EXERCISE DIRECTIONS:
Convert the lines in all of the entries below into a JSON list of strings, with one string per line and no blank lines.

* BEGIN RECORDS FOR THE EXERCISE *

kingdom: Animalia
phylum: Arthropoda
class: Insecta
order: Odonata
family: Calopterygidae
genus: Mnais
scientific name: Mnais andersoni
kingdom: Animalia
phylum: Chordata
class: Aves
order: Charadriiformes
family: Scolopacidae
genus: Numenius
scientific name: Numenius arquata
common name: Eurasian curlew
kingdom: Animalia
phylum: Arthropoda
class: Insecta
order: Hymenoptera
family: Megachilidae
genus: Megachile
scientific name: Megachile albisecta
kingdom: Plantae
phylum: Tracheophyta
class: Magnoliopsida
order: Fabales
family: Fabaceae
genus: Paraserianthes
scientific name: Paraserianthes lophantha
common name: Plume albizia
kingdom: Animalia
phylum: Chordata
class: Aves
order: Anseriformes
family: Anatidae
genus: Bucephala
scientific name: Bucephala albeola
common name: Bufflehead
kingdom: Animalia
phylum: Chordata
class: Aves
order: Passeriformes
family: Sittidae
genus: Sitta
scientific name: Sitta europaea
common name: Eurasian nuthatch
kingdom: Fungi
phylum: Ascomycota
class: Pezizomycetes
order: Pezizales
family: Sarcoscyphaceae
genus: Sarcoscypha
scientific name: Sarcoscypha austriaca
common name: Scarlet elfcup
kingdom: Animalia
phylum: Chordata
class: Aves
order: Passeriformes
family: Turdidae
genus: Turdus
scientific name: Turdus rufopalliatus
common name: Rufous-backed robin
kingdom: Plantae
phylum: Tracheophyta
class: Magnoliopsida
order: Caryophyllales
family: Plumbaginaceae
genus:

* END RECORDS FOR THE EXERCISE *

EXERCISE RESPONSE:
[
  "kingdom: Animalia",
  "phylum: Arthropoda",
  "class: Insecta",
  "order: Odonata",
  "family: Calopterygidae",
  "genus: Mnais",
  "scientific name: Mnais andersoni",
  "kingdom: Animalia",
  "phylum: Chordata",
  "class: Aves",
  "order: Charadriiformes",
  "family: Scolopacidae",
  "genus: Numenius",
  "scientific name: Numenius arquata",
  "common name: Eurasian curlew",
  "kingdom: Animalia",
  "phylum: Arthropoda",
  "class: Insecta",
  "order: Hymenoptera",
  "family: Megachilidae",
  "genus: Megachile",
  "scientific name: Megachile albisecta",
  "kingdom: Plantae",
  "phylum: Tracheophyta",
  "class: Magnoliopsida",
  "order: Fabales",
  "family: Fabaceae",
  "genus: Paraserianthes",
  "scientific name: Paraserianthes lophantha",
  "common name: Plume albizia",
  "kingdom: Animalia",
  "phylum: Chordata",
  "class: Aves",
  "order: Anseriformes",
  "family: Anatidae",
  "genus: Bucephala",
  "scientific name: Bucephala albeola",
  "common name: Bufflehead",
  "kingdom: Animalia",
  "phylum: Chordata",
  "class: Aves",
  "order: Passeriformes",
  "family: Sittidae",
  "genus: Sitta",
  "scientific name: Sitta europaea",
  "common name: Eurasian nuthatch",
  "kingdom: Fungi",
  "phylum: Ascomycota",
  "class: Pezizomycetes",
  "order: Pezizales",
  "family: Sarcoscyphaceae",
  "genus: Sarcoscypha",
  "scientific name: Sarcoscypha austriaca",
  "common name: Scarlet elfcup",
  "kingdom: Animalia",
  "phylum: Chordata",
  "class: Aves",
  "order: Passeriformes",
  "family: Turdidae",
  "genus: Turdus",
  "scientific name: Turdus rufopalliatus",
  "common name: Rufous-backed robin",
  "kingdom: Plantae",
  "phylum: Tracheophyta",
  "class: Magnoliopsida",
  "order: Caryophyllales",
  "family: Plumbaginaceae",
  "genus:"
]